I remember dutifully waiting a good 30 minutes, which seemed like three hours, before swimming after eating, as advised by all sensible adults.

Living in California I heard countless stories of careless people going for a dip too soon after eating, only to be incapacitated by a cramp, and sinking like a stone into the murky depths – that would be the 8-foot end of the pool. I spent months going through every last organ in my cadaver specimen and assure you there is no cramp organ. Swim 10 seconds after your last bite, and use pool water to wash it down and you still won’t get a cramp.

Moving on to teenage years there were lots of well intentioned dietary advice for a teenager with pimples. Chocolate was the favorite food to blame for acne. This myth is so pervasive in society that one of my medical school professors specifically addressed this mistaken notion.

She told us to please find some chocolate that really caused acne (good luck, there isn’t any). She theorized that if it could be found, with a little analysis we could find the specific culprit, and remove it. That would allow us to make acne free chocolate. Think of the sales, I could pay off medical school. This perhaps takes some of the guilty pleasure out of chocolate, even more so now that we know a little dark chocolate is good for you.

About the time we were getting over the worst of our acne, we were giving our young livers a work-out with the new found joys of alcohol. I have vague memories of getting drunk on the most ridiculous beverages, cheap wine, sloe gin or anything else we could get our hands on.
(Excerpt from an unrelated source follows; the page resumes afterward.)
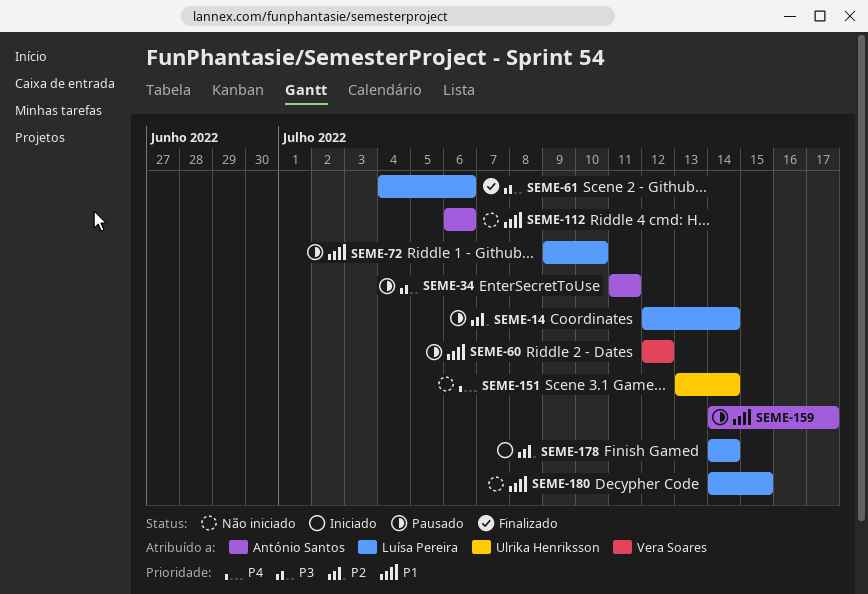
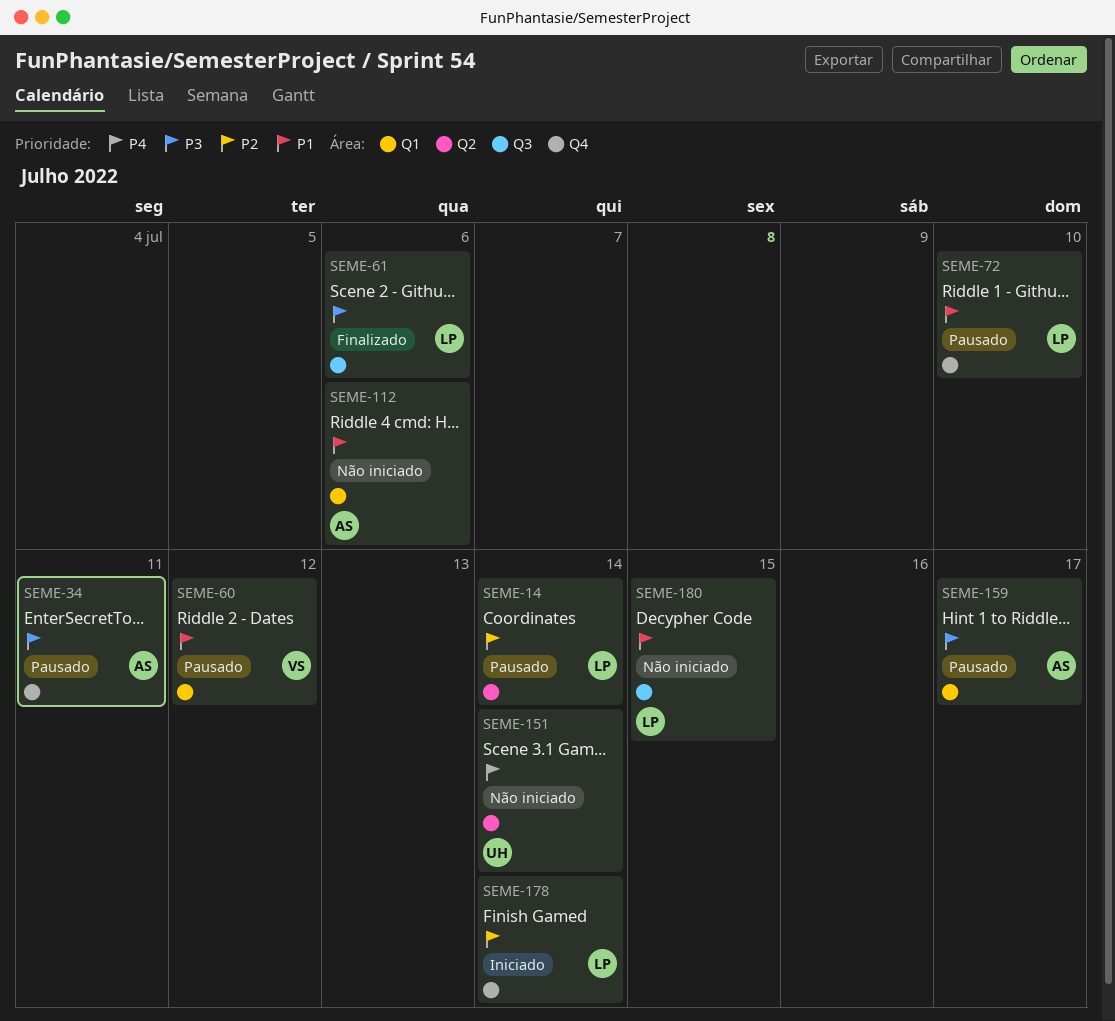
SEME-159, priority: P1 -> P3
Who has not poured coffee into a drunk friend expecting to sober him up enough to not be killed by his parents? Perhaps you have tried the coffee cure on yourself. Alas, coffee will not speed up the metabolism of alcohol even a little bit. You are just as drunk after 5 cups of coffee – and you have to go to the bathroom even more. The caffeine might wake you up enough to do something stupid, like drink more, or call your ex.
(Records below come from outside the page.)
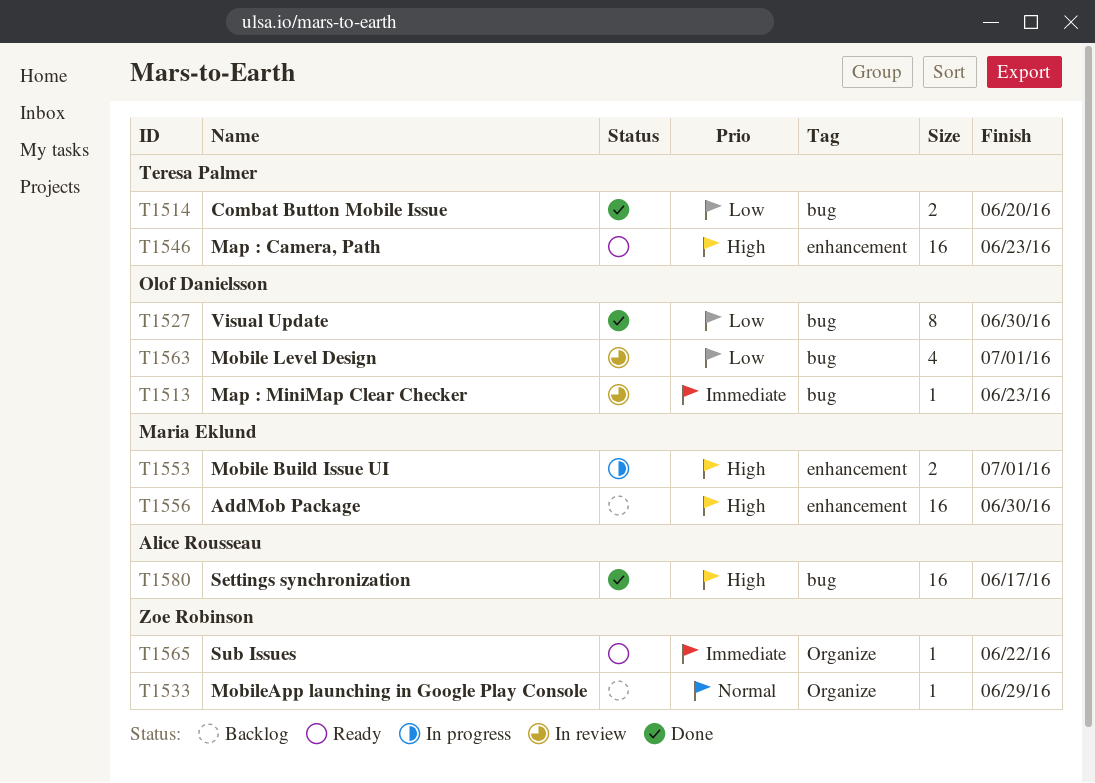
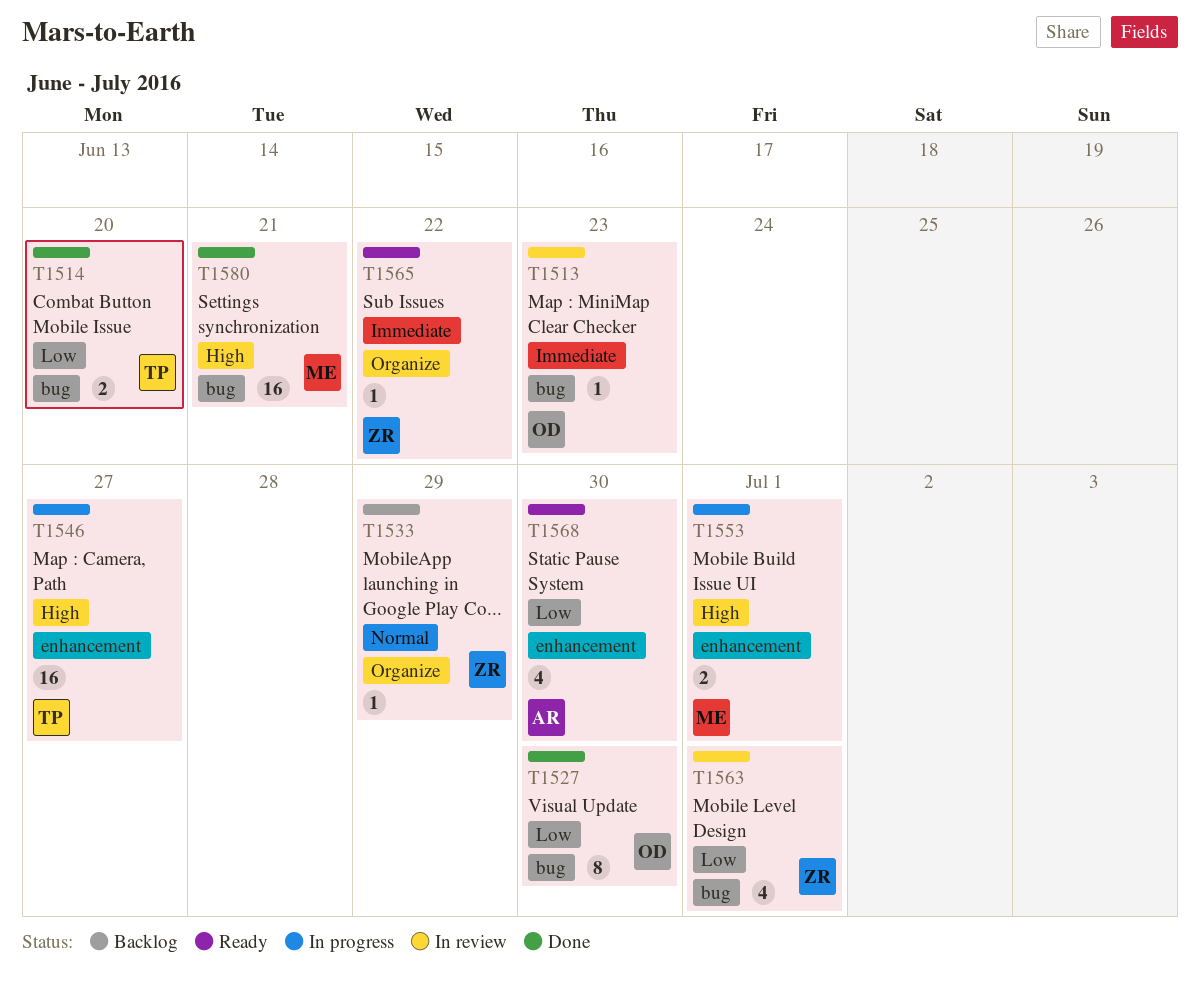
T1546, status: Ready -> In progress
T1546, due: Jun 23 -> Jun 27
T1556: present -> none
T1563, owner: Olof Danielsson -> Zoe Robinson
T1568: none -> present
T1580, owner: Alice Rousseau -> Maria Eklund
T1580, due: Jun 17 -> Jun 21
Getting a little older, arthritis seems more like reality, and colds are not shrugged off with the vigor of youth.

If you do get some hand arthritis, don’t blame it on cracking knuckles. Cracking knuckles causes zero joint damage, and produces no increased risk of arthritis. It’s harmless, although quite irritating to most of the people around you, which may be the point.

What about wet hair and colds? Colds are caused by viruses and not cold air or a wet scalp. Wet hair doesn’t even weaken your immune system and make you more susceptible to the first germ that passes by. The dangers of wet hair are clearly overstated.

Shaving causes hair to grow back thicker and darker. Everybody knows that. This also is medical fantasy. Bunches of studies have been done on this very subject. Shave or grow a beard, the whiskers stay the same. Same goes for legs.

How about the healthy glow from 8 glasses of water a day? Another medical myth. The origins of this belief are obscure, but the evidence is clear. Drink when you are thirsty, a little more if you are exercising.

Medical myths are common in society, and always have been. Partly it’s magical thinking, partly American pragmatism. We have only recently started making decisions based on evidence. As that gathers speed, it may spell the end for sewer dwelling alligators, or maybe not.